Anne’s speech in the Tower might have seemed melodramatic if it had been played by a young Bette Davis—or, heaven forfend, Elizabeth Taylor! But Bujold’s fire, issuing from her petite frame and elfin face, her hair disheveled, her dark eyes glittering with pride, desperation, hurt, and vengeance, transformed the potentially hokey into an indelible, iconic moment. Even at a recent festival of Burton’s films, held by the British Film Institute, the audience was stirred, crying out, “Go, Anne, go, you tell him!”
20
“After watching this,” writes one contemporary Tudorphile, “you come away with the feeling that if that ain’t the way it really happened then it should’ve. I love the pride she displays even after Henry slaps her. She’s right, he’s wrong, and they both know it.

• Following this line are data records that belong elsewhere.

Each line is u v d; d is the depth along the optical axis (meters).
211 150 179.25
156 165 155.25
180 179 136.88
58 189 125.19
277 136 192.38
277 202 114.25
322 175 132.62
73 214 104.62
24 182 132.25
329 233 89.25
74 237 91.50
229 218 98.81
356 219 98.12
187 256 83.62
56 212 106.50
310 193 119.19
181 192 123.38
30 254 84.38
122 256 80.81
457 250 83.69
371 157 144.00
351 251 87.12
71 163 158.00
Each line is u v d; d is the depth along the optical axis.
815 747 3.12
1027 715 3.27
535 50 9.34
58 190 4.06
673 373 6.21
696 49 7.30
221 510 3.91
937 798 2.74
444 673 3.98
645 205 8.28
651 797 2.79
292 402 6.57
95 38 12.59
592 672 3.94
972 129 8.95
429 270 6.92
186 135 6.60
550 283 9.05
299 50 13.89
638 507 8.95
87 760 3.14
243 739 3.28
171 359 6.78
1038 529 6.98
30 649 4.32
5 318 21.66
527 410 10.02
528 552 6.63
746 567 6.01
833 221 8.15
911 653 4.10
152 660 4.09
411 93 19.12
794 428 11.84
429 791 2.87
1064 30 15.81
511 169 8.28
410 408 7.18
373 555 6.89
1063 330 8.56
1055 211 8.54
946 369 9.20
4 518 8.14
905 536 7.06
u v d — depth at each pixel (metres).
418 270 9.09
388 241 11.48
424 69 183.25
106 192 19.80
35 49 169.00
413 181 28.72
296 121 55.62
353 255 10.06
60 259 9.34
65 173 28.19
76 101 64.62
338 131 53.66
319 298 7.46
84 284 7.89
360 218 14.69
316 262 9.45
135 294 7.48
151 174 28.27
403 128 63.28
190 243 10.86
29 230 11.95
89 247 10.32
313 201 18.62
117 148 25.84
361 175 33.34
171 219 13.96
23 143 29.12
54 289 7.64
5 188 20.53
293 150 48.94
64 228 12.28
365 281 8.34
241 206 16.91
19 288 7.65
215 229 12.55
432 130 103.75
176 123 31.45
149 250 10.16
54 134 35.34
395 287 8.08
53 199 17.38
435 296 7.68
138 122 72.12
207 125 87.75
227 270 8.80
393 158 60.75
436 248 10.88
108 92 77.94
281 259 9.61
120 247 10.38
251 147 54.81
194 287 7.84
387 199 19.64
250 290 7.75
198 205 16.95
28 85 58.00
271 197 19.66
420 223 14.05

As she goes on talking down to him, you can see him shriveling little by little and he nevermore was the man he’d once been. Seems she got the last laugh in more ways than one.”
21

Bujold also did something with Anne’s famous—and famously ambiguous—behavior in the Tower that contributed to the believability of that final speech. Anne’s actions and comments, as she awaited her sentencing and then her death, provide some of the most intriguing clues to her personality. Unfortunately, they were recorded by Constable Kingston, a man who seems to have been tone-deaf to her sense of irony. In one iconic moment, for example, Anne had said to Kingston, upon arrival at the Tower and being told that she would be housed in the apartment she stayed in before her coronation, that it is “too good for her.”
22
Kingston reports that she then “kneeled down weeping, and in the same sorrow fell into a great laughing.”
23
One can interpret the weeping as relief and the laughter as hysterical, but Anne also laughed—in the same conversation with Kingston—when he told her that “even the King’s poorest subject hath justice.”
24
It’s hard to read that laughter as anything other than mocking Kingston’s naivete about the King’s “justice.” Similarly, Anne’s laughter over being housed in her coronation room can be read as a reaction to the bizarre, bitter irony of her situation. For a queen, of course, the apartment would hardly be “too good.” By saying so, Anne may have been pointing out to the clueless, uncomfortable Kingston that she was still, after all, the queen of England.